TASK ITEM:
Go through the records below and copy out every line holding "electric".
MATERIAL FOR THIS TASK Block Start
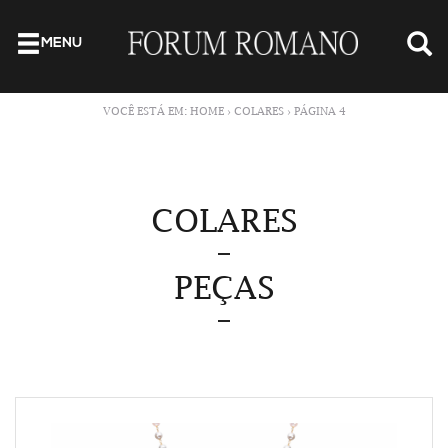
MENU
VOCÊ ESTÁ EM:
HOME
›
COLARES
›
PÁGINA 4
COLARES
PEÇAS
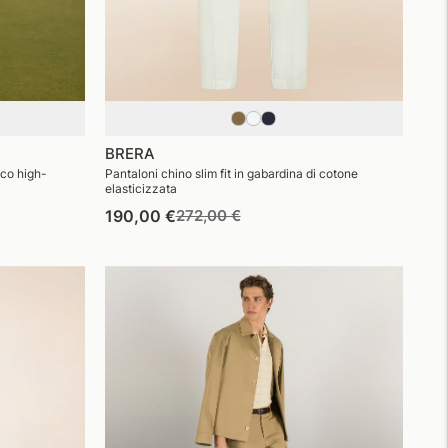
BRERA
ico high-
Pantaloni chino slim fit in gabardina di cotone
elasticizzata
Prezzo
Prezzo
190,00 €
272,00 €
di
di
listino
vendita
MATERIAL FOR THIS TASK Block End
MATERIAL FOR THIS TASK Block Start
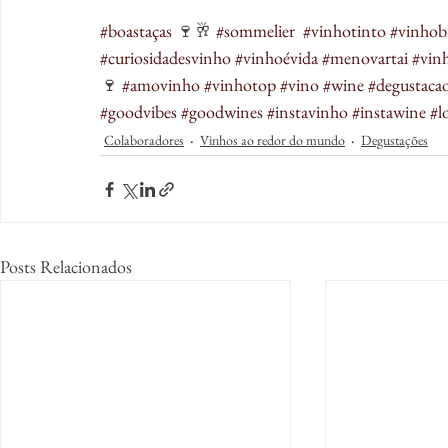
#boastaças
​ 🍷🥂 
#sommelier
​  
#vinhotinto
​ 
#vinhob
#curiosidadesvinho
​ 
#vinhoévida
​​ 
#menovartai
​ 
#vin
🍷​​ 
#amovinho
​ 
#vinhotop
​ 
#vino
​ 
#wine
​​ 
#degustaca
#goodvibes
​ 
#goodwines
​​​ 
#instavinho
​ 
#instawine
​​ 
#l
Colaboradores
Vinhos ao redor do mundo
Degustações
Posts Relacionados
MATERIAL FOR THIS TASK Block End
MATERIAL FOR THIS TASK Block Start
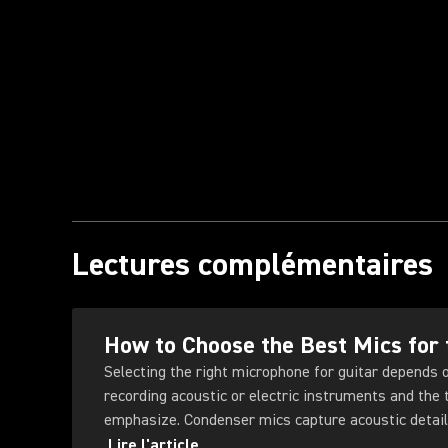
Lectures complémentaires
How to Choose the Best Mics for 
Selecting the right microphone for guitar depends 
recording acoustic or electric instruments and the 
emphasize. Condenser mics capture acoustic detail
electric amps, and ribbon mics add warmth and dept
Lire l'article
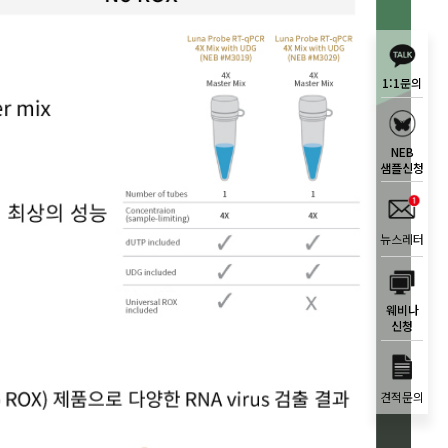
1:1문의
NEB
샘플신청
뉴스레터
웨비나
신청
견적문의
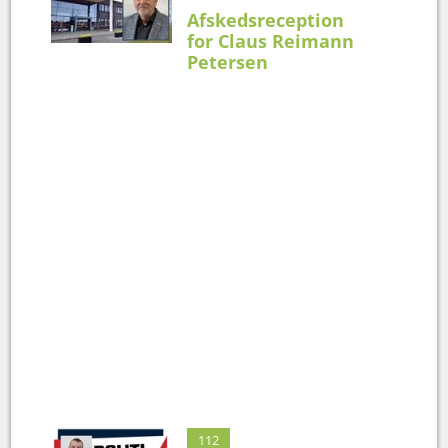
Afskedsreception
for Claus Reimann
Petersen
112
MATERIAL FOR THIS TASK Block End
FINISHED TASK:
recording acoustic or electric instruments and the 
electric amps, and ribbon mics add warmth and dept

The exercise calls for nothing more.